# Your instructions
Give the material from the line containing "pose: elev=193.3 azim=307.7" through the line containing "Dot at: (245, 248)", inclusive, as a JSON list of strings with one string per line and blank lines omitted.
BEGIN Records provided
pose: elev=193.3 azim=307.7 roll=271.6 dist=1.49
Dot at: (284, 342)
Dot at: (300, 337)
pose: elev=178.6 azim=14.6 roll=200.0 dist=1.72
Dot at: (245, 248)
END Records provided
BEGIN Records provided
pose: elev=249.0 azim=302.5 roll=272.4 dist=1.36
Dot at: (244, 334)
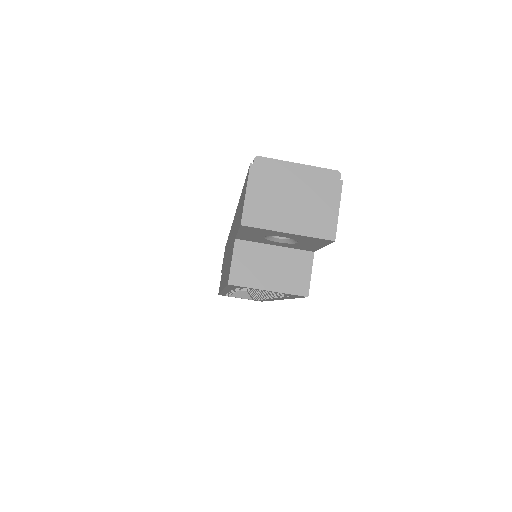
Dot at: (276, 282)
END Records provided
# Exercise response
[
  "pose: elev=193.3 azim=307.7 roll=271.6 dist=1.49",
  "Dot at: (284, 342)",
  "Dot at: (300, 337)",
  "pose: elev=178.6 azim=14.6 roll=200.0 dist=1.72",
  "Dot at: (245, 248)"
]